Burak Selinin çektiği fotoğrafları anımsadı:
- Artık önemi yok. Selinin bir ilişkisi var.
- Evet, Demirle. Neredeyse Selini gerçekten sevdiğine inanacağım.

Burak gözlerini kıstı:
- Neden? Yeniden aşık olmuş olamaz mı? Seni buna inanmaktan alı koyan ne?
- Beni bu kadar kolay atlatmış olmasını hazmedemem.

Burak alaylı bir tınıyla:
- Onu terk edişini mi? Yeniden aşık olmak için sağlam bir neden.

Eylül başını salladı:
- Bir tarafında Selin gibi zeki ve güzel, ama çocuksu. Sevecen, ama heyecan vermeyen bir kadın. Diğer tarafında...
- Dişiliğiyle ön planda, cazibeli duruşuyla, kendinden emin mağrur gülüşüyle hayran bırakan alımlı bir kadın.

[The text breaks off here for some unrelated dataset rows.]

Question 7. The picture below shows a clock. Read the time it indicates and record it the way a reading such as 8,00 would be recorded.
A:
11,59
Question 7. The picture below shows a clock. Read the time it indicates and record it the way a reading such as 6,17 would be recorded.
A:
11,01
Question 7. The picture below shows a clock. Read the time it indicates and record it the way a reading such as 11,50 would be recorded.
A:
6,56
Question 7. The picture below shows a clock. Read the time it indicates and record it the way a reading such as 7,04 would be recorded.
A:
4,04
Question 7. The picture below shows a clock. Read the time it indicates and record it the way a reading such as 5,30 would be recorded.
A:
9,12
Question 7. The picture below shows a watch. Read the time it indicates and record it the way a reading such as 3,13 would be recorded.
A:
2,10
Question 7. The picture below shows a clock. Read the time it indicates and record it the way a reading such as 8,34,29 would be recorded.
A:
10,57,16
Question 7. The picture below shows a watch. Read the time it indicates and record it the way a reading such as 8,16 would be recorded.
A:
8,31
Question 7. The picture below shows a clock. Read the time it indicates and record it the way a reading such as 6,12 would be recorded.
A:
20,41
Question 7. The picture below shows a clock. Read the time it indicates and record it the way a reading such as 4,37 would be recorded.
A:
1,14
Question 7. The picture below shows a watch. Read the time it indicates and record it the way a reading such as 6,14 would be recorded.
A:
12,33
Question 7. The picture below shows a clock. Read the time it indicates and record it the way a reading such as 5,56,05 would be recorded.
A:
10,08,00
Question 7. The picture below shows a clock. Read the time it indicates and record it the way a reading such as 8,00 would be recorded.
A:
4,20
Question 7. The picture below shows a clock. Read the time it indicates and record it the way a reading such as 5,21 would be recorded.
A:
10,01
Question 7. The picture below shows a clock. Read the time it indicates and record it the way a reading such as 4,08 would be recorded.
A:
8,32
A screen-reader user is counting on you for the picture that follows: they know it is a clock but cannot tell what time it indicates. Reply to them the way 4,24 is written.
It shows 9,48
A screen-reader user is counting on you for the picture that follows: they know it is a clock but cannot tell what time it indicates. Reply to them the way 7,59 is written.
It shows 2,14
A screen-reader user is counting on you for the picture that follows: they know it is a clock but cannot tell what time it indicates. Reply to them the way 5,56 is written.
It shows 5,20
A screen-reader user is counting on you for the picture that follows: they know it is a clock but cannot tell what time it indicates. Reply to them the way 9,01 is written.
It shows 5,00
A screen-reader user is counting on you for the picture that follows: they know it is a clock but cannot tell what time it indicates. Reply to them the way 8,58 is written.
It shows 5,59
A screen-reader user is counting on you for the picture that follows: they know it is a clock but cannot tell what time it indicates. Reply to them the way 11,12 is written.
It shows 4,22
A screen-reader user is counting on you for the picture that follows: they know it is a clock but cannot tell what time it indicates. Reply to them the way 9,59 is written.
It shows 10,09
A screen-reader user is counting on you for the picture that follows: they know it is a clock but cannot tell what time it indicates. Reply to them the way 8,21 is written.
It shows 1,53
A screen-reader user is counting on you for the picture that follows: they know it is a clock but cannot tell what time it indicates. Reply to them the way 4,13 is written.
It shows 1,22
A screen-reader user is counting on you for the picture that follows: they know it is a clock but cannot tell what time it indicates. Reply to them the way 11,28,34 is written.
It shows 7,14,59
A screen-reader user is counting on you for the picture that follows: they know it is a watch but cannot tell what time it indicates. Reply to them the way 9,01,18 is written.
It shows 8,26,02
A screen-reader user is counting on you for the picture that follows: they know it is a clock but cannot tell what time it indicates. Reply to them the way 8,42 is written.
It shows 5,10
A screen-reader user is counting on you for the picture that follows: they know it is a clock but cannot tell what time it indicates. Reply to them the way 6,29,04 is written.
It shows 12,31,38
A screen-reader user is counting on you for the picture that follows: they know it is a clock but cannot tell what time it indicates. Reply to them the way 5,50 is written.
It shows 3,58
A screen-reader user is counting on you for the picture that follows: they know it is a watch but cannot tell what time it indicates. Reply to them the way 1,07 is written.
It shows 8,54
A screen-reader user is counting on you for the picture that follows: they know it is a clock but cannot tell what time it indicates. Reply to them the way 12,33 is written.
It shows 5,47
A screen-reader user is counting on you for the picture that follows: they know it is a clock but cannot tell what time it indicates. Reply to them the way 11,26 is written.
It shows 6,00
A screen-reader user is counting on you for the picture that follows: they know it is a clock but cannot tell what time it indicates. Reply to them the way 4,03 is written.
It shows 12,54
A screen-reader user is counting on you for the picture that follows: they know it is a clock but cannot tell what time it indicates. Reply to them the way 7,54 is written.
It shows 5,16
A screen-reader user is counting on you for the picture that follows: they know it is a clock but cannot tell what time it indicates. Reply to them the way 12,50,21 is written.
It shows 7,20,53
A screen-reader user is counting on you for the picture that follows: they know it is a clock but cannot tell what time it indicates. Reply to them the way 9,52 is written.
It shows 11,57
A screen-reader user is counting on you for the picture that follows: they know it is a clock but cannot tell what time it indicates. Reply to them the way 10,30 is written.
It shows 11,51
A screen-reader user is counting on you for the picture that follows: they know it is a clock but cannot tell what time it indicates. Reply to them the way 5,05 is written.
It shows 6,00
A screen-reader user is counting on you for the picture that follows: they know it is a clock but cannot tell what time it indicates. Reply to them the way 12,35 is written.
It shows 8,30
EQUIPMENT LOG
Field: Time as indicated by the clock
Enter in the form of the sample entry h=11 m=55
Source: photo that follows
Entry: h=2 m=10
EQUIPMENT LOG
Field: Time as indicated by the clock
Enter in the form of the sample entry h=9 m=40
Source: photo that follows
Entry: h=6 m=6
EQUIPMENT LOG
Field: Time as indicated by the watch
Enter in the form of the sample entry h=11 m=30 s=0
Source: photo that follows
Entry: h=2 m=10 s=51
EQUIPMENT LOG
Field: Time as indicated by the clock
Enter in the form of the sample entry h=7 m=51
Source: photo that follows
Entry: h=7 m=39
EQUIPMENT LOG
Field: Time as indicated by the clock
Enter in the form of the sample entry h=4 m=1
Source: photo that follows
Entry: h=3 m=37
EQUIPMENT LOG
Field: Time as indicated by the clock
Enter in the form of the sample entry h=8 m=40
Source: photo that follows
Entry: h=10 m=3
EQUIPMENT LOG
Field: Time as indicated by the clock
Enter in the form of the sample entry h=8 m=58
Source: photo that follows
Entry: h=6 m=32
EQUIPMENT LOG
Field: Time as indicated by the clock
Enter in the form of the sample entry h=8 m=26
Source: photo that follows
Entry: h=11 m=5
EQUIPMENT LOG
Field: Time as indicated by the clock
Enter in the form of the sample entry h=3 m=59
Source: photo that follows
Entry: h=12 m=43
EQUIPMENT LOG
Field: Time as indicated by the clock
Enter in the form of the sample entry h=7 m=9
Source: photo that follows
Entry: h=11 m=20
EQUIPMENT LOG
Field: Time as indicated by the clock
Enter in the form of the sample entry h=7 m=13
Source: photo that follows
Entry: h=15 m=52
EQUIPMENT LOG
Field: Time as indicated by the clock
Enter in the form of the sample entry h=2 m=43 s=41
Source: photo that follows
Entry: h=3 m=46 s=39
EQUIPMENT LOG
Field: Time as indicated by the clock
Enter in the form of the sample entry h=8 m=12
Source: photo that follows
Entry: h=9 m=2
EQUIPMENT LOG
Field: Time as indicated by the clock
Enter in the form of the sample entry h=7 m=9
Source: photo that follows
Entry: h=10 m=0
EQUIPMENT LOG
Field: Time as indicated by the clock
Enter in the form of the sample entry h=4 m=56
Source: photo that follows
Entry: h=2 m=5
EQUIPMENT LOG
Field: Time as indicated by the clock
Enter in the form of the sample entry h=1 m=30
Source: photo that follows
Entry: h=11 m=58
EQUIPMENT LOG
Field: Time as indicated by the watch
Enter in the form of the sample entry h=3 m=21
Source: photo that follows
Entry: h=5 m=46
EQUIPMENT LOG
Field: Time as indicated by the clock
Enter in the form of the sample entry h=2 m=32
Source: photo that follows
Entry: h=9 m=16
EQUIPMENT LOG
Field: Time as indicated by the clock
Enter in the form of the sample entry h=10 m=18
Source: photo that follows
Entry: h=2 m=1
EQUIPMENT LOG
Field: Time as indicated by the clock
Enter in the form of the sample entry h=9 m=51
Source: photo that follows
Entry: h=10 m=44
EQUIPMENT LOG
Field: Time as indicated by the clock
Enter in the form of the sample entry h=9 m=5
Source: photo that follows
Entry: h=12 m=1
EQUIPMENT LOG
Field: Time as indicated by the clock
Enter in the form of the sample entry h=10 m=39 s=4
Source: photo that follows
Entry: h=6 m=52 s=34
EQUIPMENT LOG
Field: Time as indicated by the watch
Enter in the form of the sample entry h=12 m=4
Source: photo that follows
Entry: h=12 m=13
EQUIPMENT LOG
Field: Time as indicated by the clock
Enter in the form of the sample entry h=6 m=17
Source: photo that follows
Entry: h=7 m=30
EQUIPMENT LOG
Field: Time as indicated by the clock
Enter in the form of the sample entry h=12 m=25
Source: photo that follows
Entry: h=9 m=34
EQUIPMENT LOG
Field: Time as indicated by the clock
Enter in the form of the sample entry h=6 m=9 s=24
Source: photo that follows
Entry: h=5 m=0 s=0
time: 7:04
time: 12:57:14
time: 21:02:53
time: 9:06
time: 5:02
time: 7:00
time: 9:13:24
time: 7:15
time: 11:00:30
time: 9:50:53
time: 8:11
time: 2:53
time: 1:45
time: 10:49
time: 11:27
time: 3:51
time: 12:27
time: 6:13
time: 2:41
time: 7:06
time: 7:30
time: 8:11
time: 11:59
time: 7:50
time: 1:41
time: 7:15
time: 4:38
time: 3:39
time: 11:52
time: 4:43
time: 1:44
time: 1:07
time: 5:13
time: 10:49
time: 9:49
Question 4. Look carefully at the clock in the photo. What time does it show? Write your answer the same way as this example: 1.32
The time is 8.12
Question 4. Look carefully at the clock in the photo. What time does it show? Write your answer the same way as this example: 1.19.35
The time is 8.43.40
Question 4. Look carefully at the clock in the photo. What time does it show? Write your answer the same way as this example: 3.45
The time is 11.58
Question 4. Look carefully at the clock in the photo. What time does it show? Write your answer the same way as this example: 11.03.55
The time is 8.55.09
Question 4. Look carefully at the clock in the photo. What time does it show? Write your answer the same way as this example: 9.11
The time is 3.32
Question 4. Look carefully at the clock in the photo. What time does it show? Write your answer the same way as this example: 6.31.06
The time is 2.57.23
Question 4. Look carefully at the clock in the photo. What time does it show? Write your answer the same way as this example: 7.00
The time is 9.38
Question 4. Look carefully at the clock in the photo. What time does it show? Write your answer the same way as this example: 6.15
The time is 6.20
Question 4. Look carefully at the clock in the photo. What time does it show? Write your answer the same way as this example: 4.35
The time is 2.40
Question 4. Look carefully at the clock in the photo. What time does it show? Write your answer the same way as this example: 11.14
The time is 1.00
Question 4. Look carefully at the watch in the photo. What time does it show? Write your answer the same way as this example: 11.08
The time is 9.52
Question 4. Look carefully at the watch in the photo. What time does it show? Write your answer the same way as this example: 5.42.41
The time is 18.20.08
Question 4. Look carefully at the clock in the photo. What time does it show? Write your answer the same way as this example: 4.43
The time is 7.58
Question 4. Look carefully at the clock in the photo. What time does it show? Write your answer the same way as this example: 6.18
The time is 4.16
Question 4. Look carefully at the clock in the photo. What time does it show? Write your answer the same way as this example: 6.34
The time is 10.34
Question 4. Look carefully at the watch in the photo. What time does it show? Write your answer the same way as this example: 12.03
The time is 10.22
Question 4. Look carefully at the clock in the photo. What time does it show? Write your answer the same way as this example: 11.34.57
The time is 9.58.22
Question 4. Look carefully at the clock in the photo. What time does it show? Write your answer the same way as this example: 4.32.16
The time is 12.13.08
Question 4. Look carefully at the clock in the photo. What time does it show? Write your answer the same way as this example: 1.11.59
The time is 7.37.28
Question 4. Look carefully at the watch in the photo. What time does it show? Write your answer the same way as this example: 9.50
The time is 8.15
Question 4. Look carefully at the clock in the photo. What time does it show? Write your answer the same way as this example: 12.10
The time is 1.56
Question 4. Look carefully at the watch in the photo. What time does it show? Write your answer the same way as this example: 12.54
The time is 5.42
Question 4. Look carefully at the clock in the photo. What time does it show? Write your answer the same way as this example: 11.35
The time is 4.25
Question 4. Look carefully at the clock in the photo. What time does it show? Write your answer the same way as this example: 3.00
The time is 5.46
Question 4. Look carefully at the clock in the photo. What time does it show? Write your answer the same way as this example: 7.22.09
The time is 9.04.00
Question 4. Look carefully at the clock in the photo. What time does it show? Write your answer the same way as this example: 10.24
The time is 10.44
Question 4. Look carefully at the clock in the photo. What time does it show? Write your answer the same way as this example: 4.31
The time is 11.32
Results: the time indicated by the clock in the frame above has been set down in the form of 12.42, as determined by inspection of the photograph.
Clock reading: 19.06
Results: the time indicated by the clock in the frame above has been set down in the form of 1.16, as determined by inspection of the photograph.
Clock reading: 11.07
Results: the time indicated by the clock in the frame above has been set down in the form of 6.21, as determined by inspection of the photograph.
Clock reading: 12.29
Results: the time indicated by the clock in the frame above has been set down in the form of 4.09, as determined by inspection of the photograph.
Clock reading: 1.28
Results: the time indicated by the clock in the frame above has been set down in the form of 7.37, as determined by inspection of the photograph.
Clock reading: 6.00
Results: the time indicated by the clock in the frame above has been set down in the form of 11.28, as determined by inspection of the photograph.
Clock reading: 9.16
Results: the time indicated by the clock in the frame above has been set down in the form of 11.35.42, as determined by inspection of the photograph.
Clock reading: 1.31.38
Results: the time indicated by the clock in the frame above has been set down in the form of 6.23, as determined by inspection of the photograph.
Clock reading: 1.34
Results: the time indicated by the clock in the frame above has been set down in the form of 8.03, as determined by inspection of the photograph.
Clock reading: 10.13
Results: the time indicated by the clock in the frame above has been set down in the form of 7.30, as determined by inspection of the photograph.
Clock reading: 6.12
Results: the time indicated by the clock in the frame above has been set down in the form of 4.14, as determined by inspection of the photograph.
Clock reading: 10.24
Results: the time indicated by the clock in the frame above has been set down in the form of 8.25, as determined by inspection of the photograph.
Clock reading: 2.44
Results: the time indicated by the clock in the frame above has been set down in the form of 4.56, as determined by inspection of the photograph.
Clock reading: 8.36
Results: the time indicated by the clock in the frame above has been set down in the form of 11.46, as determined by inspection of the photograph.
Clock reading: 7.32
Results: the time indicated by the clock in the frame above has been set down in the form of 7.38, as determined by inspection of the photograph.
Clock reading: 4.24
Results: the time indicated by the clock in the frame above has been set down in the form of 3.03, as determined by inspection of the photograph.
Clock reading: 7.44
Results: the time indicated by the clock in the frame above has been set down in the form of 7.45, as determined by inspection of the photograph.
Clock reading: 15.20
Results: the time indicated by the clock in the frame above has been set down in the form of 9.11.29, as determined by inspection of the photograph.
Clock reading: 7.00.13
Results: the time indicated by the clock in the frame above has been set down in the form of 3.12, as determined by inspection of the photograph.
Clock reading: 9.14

Eylül kendi hakkında duyduklarından memnun olarak Burak'a etkileyici bir bakış attı:
- Tarafsız olarak söyle: Kimi seçerdin?
- Üzgünüm, tarafsız olamayacağım. Ama eminim ki dışardan yalnızca "etikete" bakarak bir başkası, hatta bir çoğu kimse için sen daha çekici gelebilirsin. Benim içinse gözümün gördüğünün ötesinde, gönlümün sevdiği.
- Yani Selin.
- Selin: yapmacıklık ve sahtelikten uzak, kendine has sevimli hareketleri, tatlı gülüşü, saflık ve masumiyetin getirdiği içtenliğiyle kalpleri ısıtıyor. En az sevdiği kadar sevilmeyi hak ediyor.
- Sende öyle. Ama dikkat ettimde senin çalışanlarına tolerans gösterdiğin kadar onlar sana göstermiyor. Özellikle de Selin. Senin ona olan zaafindan yararlanıyor. İş saatlerinin bu kadar esnek olması...
- Bu kanıya nerden vardın bilmiyorum. Selin her zaman görevini eksiksiz yapar.
- Seni anlamıyorum. Gözünün içine baka baka aşklarını yaşıyorlar ve sen buna çanak tutuyorsun. Selini Demirle görmekten nefret ediyorsun, ama bunu değiştirmek için hiçbir şey yapmıyorsun. O zaman beni neden çağırdın? Benimle oyun mu oynuyorsun?
- Hayır. Sadece ellerimi kirletmeden tertemiz bir şekilde herkesin isteği şeye ulaşmasını sağlıyorum. Bu bir imtihan Eylülcüm. Bende dahil herkesin birbirine olan bağlılığını, aşkını sınıyorum. Günün sonunda gerçek olan kazanacak.
- Taşları yerinden oynatıp binanın sağlam olup olmadığına bakıyorsun. Ama unutma ki eğer o bina çökerse seninde altında kalma ihtimalin çok fazla. 
- Eğer ipin ucunda sevdiğim birisinin mutluluğu varsa ben bunu taşıyabilirim.
- Bu da demek oluyor ki Demire güvenmiyorsun, onun Selini
mutsuz edeceğinden korkuyorsun.
- Evet. Demirin seni reddedişinin altında başka bir neden yatıyor gibi geliyor. Gelişine zemin hazırlayıp şimdi geri adım atması...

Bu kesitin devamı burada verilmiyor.